The Joneses, it seems, aren’t doing fine after all. They’re overworked, overwhelmed, and oversupplied; months of accumulative Costco runs have created the illusion of wealth, with flats of Sprite and tubs of Tide and crates of Cracklin’ Oat Bran piled to the garage rafters. The Joneses have it all – without the time to enjoy any of it. The money, it seems, should go somewhere tangible, somewhere visible, to feed back the value of too many hours spent at work; what better means to do so than to fill the garage with restaurant-sized sacks of coffee and boxes of Splenda? Yet there’s no time in this equation; the Joneses own a back yard they don’t visit, according to the study, and bring in cleaning teams weekly to dust and polish a dining table never occupied for a full family meal. The whole thing is eerily reminiscent of ‘There Will Come Soft Rains,’ of household features unused for a lack of human presence, and I felt sad reading Life in the Twenty-First Century; this is the ultimate outcome of a society driven to consumerist madness over the course of four decades, beginning with the advent of modern advertising.
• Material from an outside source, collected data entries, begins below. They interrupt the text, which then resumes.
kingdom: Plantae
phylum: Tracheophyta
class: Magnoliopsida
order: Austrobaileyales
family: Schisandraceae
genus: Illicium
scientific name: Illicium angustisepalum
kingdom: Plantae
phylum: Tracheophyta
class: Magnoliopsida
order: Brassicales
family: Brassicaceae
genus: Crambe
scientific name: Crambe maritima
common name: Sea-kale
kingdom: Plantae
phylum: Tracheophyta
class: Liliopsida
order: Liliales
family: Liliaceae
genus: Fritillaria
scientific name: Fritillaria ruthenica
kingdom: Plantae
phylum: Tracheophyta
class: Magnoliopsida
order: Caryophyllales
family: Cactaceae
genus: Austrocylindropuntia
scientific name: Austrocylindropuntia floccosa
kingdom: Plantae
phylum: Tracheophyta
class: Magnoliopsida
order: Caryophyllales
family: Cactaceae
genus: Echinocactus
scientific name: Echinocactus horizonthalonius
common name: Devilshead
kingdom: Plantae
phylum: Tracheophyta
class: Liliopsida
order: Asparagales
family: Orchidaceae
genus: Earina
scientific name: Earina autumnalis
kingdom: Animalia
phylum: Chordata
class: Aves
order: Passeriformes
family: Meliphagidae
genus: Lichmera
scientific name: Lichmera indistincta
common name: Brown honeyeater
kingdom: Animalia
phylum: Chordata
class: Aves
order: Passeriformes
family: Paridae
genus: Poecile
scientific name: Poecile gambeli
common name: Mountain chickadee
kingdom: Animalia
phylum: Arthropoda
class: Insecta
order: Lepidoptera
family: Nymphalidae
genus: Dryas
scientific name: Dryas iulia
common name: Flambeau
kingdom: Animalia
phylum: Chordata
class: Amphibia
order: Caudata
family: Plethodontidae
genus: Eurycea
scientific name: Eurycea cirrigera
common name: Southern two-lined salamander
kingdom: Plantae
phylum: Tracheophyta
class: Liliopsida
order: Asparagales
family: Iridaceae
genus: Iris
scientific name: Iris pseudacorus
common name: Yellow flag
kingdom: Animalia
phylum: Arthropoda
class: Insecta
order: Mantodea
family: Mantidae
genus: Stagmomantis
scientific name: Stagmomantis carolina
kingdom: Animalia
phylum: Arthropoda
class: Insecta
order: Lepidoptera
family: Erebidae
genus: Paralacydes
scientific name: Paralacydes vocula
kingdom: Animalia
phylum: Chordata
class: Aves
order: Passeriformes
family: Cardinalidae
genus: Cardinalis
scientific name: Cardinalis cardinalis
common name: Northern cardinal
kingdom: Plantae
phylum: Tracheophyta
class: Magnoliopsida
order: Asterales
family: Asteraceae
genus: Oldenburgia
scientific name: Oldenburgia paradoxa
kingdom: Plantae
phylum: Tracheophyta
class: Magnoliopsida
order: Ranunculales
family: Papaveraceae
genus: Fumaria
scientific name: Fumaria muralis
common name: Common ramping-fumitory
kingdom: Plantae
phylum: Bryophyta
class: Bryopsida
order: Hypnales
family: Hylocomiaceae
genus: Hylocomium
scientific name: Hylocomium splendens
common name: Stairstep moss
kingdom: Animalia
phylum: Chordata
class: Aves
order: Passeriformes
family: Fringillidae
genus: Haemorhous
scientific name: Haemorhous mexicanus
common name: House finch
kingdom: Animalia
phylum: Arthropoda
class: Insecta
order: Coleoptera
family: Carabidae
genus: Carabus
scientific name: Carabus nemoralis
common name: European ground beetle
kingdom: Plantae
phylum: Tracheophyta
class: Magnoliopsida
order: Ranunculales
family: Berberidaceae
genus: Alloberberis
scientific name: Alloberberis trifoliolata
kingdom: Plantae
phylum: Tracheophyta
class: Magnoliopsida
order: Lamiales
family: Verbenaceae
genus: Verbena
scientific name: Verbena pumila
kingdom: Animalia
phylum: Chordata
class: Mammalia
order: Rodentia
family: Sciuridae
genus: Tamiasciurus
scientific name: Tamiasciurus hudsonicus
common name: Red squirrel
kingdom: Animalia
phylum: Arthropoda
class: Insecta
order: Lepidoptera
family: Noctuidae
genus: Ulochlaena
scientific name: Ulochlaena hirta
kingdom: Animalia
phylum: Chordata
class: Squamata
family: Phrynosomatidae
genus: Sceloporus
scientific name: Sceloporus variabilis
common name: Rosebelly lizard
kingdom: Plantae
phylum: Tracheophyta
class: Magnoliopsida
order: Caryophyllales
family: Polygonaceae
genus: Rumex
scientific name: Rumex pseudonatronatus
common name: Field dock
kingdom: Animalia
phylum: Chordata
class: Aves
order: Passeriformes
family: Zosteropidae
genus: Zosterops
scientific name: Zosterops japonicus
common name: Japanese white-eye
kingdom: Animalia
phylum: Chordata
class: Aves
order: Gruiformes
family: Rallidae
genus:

It’s also everything the Center for a New American Dream opposes. CNAD would have us eat what’s left in the garage, then park the damned car inside. Come home from work at a sane time, cook a meal with fresh ingredients, and sit down to enjoy it together. Go for a bike ride after dinner – or enjoy the deck you built. Boss not thrilled with seeing you exit the building at 5? Find a new job with some work-life balance – and earn less. Then spend less. Costco will still be there when you need cereal and Tide and Coke Zero; it’s not necessary to build a private Costco in one’s own garage. Stockpile time instead of laundry detergent; fill your home with memories, instead of stuff. In the end, those memories will be all you have, the Cheerios long since eaten, the very clothes the Tide cleaned packed off to Goodwill as the kids grew up.

In our house, we have to be doubly cautious about accumulation; there are intensities living in here that get easily overwhelmed with too much stimulation and clutter. Which is not to say that we don’t have our share of things that need to be cleaned out. But intense kids are like pack rats: everything they come across has a deep meaning to them. So teaching them to let it go, or not acquire it in the first place, is a great life skill. This way, they’ll have the time they need to spend with their families, and probably be happier as a result.

I suppose the mystery is solved, and I don’t think I’ll wonder anymore what could possibly have squeezed so much costly automotive technology out onto the streets of the DST. It’s nothing nearly so imposing as I might have thought; it’s simply the lonely efforts of overclocked consumers driven to reassure themselves with great heaps of grocery stores. They’re modern-day Mayans, displaying their wealth in the form of resources. And like the Mayans, they are whistling past the graveyard – for surely the first act of any civilization facing impending shortages of resources is to convince themselves that the Coke Zero shall never, ever run out.